## [Required work]
What's wanted is a faithful retyping of every entry, pictures excluded.
*** Opening of Material shown ***
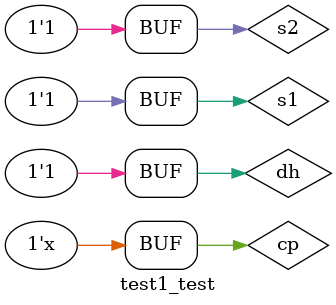
<source format=v>
module test1_test();
reg cp,s1,s2,dh;
wire qb11,qb12,qb13,qb14;

test1	t1(.cp(cp),.s1(s1),.s2(s2),.dh(dh),.qb11(qb11),.qb12(qb12),.qb13(qb13),.qb14(qb14));

initial
begin
//r=0;
cp=0;
s1=0;
s2=0;
dh=1;
#5 s2=1;
#140 s1=1;
end

always
begin
#10 cp=~cp;
end

/*always
begin
#16 r=~r;
end*/
endmodule 
</source>
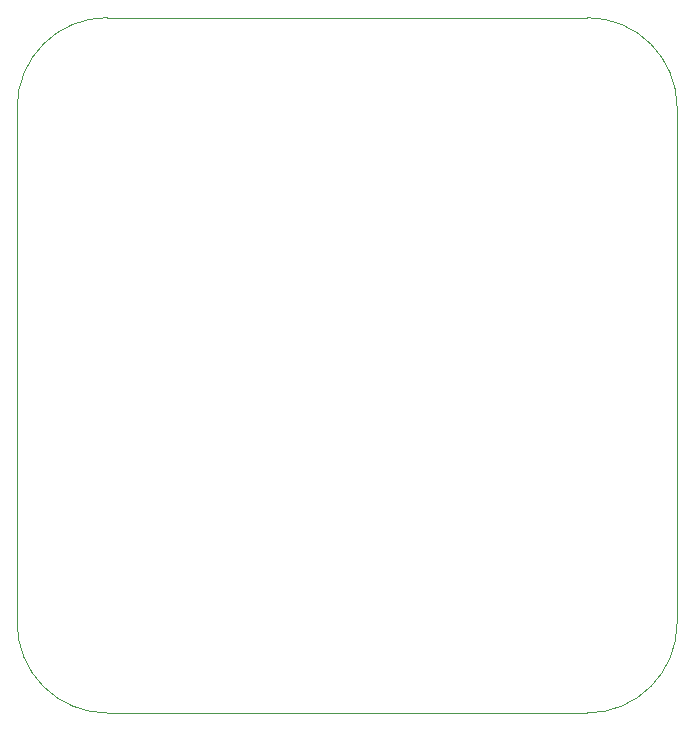
<source format=gbr>
%TF.GenerationSoftware,KiCad,Pcbnew,7.0.5*%
%TF.CreationDate,2025-04-14T03:26:47-04:00*%
%TF.ProjectId,okay_this_one_is_not_work,6f6b6179-5f74-4686-9973-5f6f6e655f69,rev?*%
%TF.SameCoordinates,Original*%
%TF.FileFunction,Profile,NP*%
%FSLAX46Y46*%
G04 Gerber Fmt 4.6, Leading zero omitted, Abs format (unit mm)*
G04 Created by KiCad (PCBNEW 7.0.5) date 2025-04-14 03:26:47*
%MOMM*%
%LPD*%
G01*
G04 APERTURE LIST*
%TA.AperFunction,Profile*%
%ADD10C,0.100000*%
%TD*%
G04 APERTURE END LIST*
D10*
X20320000Y-22860000D02*
X20320000Y-66498600D01*
X68580000Y-15240000D02*
X27940000Y-15240000D01*
X76200000Y-66498600D02*
X76200000Y-22860000D01*
X27940000Y-74118600D02*
X68580000Y-74118600D01*
X20320000Y-66498600D02*
G75*
G03*
X27940000Y-74118600I7619999J-1D01*
G01*
X68580000Y-74118600D02*
G75*
G03*
X76200000Y-66498600I0J7620000D01*
G01*
X76200000Y-22860000D02*
G75*
G03*
X68580000Y-15240000I-7620000J0D01*
G01*
X27940000Y-15240000D02*
G75*
G03*
X20320000Y-22860000I0J-7620000D01*
G01*
M02*

</source>
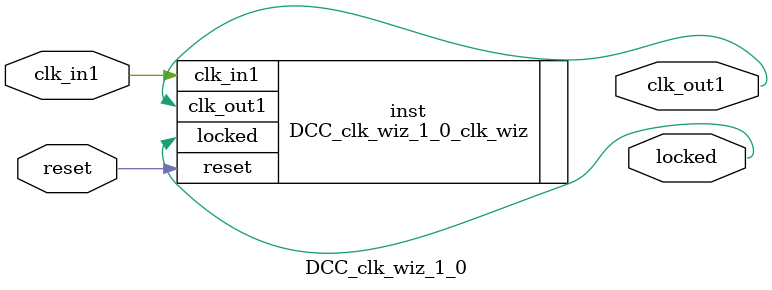
<source format=v>


`timescale 1ps/1ps

(* CORE_GENERATION_INFO = "DCC_clk_wiz_1_0,clk_wiz_v6_0_6_0_0,{component_name=DCC_clk_wiz_1_0,use_phase_alignment=true,use_min_o_jitter=false,use_max_i_jitter=false,use_dyn_phase_shift=false,use_inclk_switchover=false,use_dyn_reconfig=false,enable_axi=0,feedback_source=FDBK_AUTO,PRIMITIVE=MMCM,num_out_clk=1,clkin1_period=10.000,clkin2_period=10.000,use_power_down=false,use_reset=true,use_locked=true,use_inclk_stopped=false,feedback_type=SINGLE,CLOCK_MGR_TYPE=NA,manual_override=false}" *)

module DCC_clk_wiz_1_0 
 (
  // Clock out ports
  output        clk_out1,
  // Status and control signals
  input         reset,
  output        locked,
 // Clock in ports
  input         clk_in1
 );

  DCC_clk_wiz_1_0_clk_wiz inst
  (
  // Clock out ports  
  .clk_out1(clk_out1),
  // Status and control signals               
  .reset(reset), 
  .locked(locked),
 // Clock in ports
  .clk_in1(clk_in1)
  );

endmodule

</source>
*** Close of Material shown ***
## [Response to this task]
<source format=v>
module test1_test();
reg cp,s1,s2,dh;
wire qb11,qb12,qb13,qb14;

test1	t1(.cp(cp),.s1(s1),.s2(s2),.dh(dh),.qb11(qb11),.qb12(qb12),.qb13(qb13),.qb14(qb14));

initial
begin
//r=0;
cp=0;
s1=0;
s2=0;
dh=1;
#5 s2=1;
#140 s1=1;
end

always
begin
#10 cp=~cp;
end

/*always
begin
#16 r=~r;
end*/
endmodule 
</source>
<source format=gbr>
%TF.GenerationSoftware,KiCad,Pcbnew,7.0.5*%
%TF.CreationDate,2025-04-14T03:26:47-04:00*%
%TF.ProjectId,okay_this_one_is_not_work,6f6b6179-5f74-4686-9973-5f6f6e655f69,rev?*%
%TF.SameCoordinates,Original*%
%TF.FileFunction,Profile,NP*%
%FSLAX46Y46*%
G04 Gerber Fmt 4.6, Leading zero omitted, Abs format (unit mm)*
G04 Created by KiCad (PCBNEW 7.0.5) date 2025-04-14 03:26:47*
%MOMM*%
%LPD*%
G01*
G04 APERTURE LIST*
%TA.AperFunction,Profile*%
%ADD10C,0.100000*%
%TD*%
G04 APERTURE END LIST*
D10*
X20320000Y-22860000D02*
X20320000Y-66498600D01*
X68580000Y-15240000D02*
X27940000Y-15240000D01*
X76200000Y-66498600D02*
X76200000Y-22860000D01*
X27940000Y-74118600D02*
X68580000Y-74118600D01*
X20320000Y-66498600D02*
G75*
G03*
X27940000Y-74118600I7619999J-1D01*
G01*
X68580000Y-74118600D02*
G75*
G03*
X76200000Y-66498600I0J7620000D01*
G01*
X76200000Y-22860000D02*
G75*
G03*
X68580000Y-15240000I-7620000J0D01*
G01*
X27940000Y-15240000D02*
G75*
G03*
X20320000Y-22860000I0J-7620000D01*
G01*
M02*

</source>
<source format=v>


`timescale 1ps/1ps

(* CORE_GENERATION_INFO = "DCC_clk_wiz_1_0,clk_wiz_v6_0_6_0_0,{component_name=DCC_clk_wiz_1_0,use_phase_alignment=true,use_min_o_jitter=false,use_max_i_jitter=false,use_dyn_phase_shift=false,use_inclk_switchover=false,use_dyn_reconfig=false,enable_axi=0,feedback_source=FDBK_AUTO,PRIMITIVE=MMCM,num_out_clk=1,clkin1_period=10.000,clkin2_period=10.000,use_power_down=false,use_reset=true,use_locked=true,use_inclk_stopped=false,feedback_type=SINGLE,CLOCK_MGR_TYPE=NA,manual_override=false}" *)

module DCC_clk_wiz_1_0 
 (
  // Clock out ports
  output        clk_out1,
  // Status and control signals
  input         reset,
  output        locked,
 // Clock in ports
  input         clk_in1
 );

  DCC_clk_wiz_1_0_clk_wiz inst
  (
  // Clock out ports  
  .clk_out1(clk_out1),
  // Status and control signals               
  .reset(reset), 
  .locked(locked),
 // Clock in ports
  .clk_in1(clk_in1)
  );

endmodule

</source>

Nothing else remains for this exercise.